In July 2021, UW Health granted the students permanent use of the space at 1102 S. Park St. and helped secure referral appointments at Access Community Health Centers, a non-profit organization that offers a full range of medical services for patients of all ages. Access Community Health Centers, with three locations in Madison, has a mission of improving the health and lives of people who otherwise face financial, cultural and/or language obstacles that prevent access to high-quality, affordable health care.

MEDiC student and clinician volunteers are now seeing patients in person at the Southside Clinic, the Salvation Army clinic, MEDiC Mental Health and Michele Tracy Clinic. Other new initiatives are in the works.

Masked medical professionals in conversation
Christine Seibert, MD (left), talks with Tess Jewell (center) and Briannae Theodore at the MEDiC Southside Clinic.

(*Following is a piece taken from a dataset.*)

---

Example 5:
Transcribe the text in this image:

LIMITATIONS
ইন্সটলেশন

“When I think about the challenges of reopening MEDiC’s Southside Clinic (in the new space at 1102 St. Park St.) during the pandemic, I’m totally in awe of the creativity and dedication of our volunteer students and providers,” observes Kristi Jones, community services program director for the School of Medicine and Public Health. “Their tenacity, combined with clinic space generously provided by UW Health, has made reopening not only possible but successful.”

MEDiC shines as an example of the Wisconsin Idea — UW-Madison’s unique commitment to collaborate with the people of Wisconsin, sharing knowledge and resources with the goal of improving lives everywhere. Further, MEDiC reflects the spirit of the integrated UW School of Medicine and Public Health and its collaboration with other UW-Madison health sciences schools and programs.

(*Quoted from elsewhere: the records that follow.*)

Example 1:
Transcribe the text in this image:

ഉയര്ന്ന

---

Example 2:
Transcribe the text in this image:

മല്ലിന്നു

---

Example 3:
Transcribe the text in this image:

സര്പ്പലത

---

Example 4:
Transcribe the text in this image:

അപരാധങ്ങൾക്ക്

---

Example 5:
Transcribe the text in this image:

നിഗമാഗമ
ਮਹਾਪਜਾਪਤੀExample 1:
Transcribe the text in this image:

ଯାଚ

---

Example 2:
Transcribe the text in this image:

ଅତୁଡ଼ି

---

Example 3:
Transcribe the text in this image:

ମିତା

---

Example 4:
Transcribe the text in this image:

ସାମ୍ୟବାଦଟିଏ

Christine Seibert, MD, associate dean for medical student education and services, a professor of medicine in the school’s Department of Medicine, and the current faculty advisor for MEDiC, says the student-run free clinic system provides a unique, authentic interprofessional learning opportunity for students early in their education, laying a foundation they will continue to build upon throughout their careers.

“MEDiC’s 30th anniversary is testimony to the long-standing dedication of our student and faculty volunteers, who go ‘above and beyond’ on evenings and weekends to provide care to our most vulnerable neighbors,” says Seibert. “It is clear that these experiences are a critical part of the students’ formation as community-engaged health professionals, and we are so proud of their commitment.”